The S700 looked pretty cool when I took it out of the box. The manual is in Chinese, so it looks like the market might be a little limited here. Surely it is not too expensive to get the manual translated into proper English?
The make of the device
First of all, the device seems to have a problem reading the SIM card. Every time the phone was restarted, it took nearly a minute for the phone to detect the SIM card. Yet, there does not seem to be a provision for saving SMS messages to the phone. Instead, error messages keep popping up when the inbox is full, and I still have not figured out where my missed SMS messages have gone.
The blue backlight for the keys was a little bright to me, and may be one of the reasons why the battery life on this phone is really bad. The battery indicator is not a linear indicator, and it shows you full strength for most of the day, and then suddenly goes to one bar of power remaining. And then, when it does run out of juice, the phone just goes off without any warning tones to indicate that it is shutting down.
Using the product
Fortunately, the screen is a saving grace for the S700 as it does display images quite nicely. The menu is found by pressing the tiny OK button in the middle of the control keys, and a nice 9-icon menu layout is shown.

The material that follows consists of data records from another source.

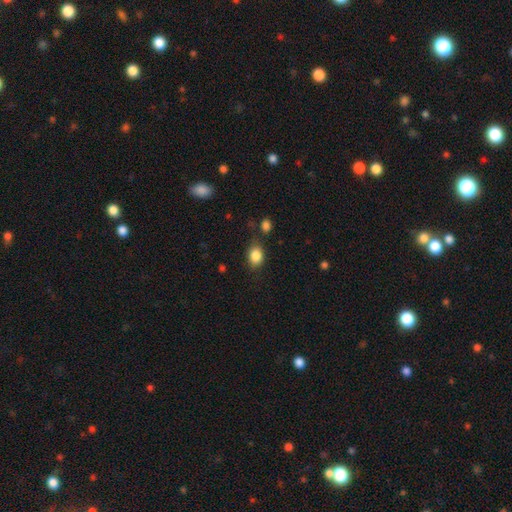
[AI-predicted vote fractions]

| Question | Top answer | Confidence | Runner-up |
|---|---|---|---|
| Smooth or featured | smooth | 85% | star or artifact (9%) |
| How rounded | in between | 65% | round (34%) |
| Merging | none | 72% | minor disturbance (17%) |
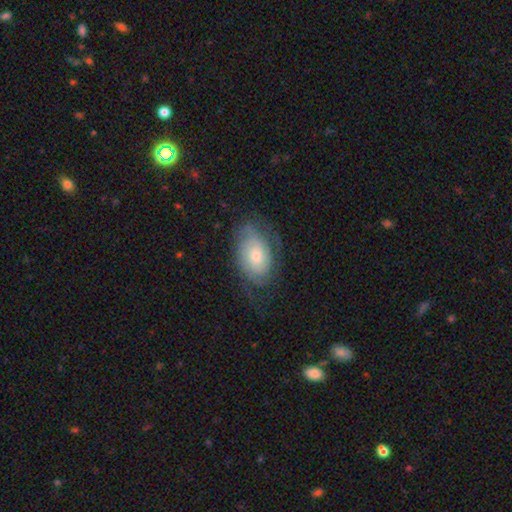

It appears to be a common feature in phones nowadays that the first level of the menu tree is presented to the user as a group of nine icons. Many say that this is a feature that first originated in Sony Ericsson phones. I am not too sure about that, but I remember that one of the first times it was so effectively used was in the Nokia 7650.
Anyway, I noticed that there was a curious delay from the time you hit the dial key to the time the ringing tone starts in your earpiece. I haven’t noticed this in any other phone, and I would venture a guess that the processor is a little slow, or the software instructions were not written in a concise manner. However, there was very little noticeable delay in SMS typing.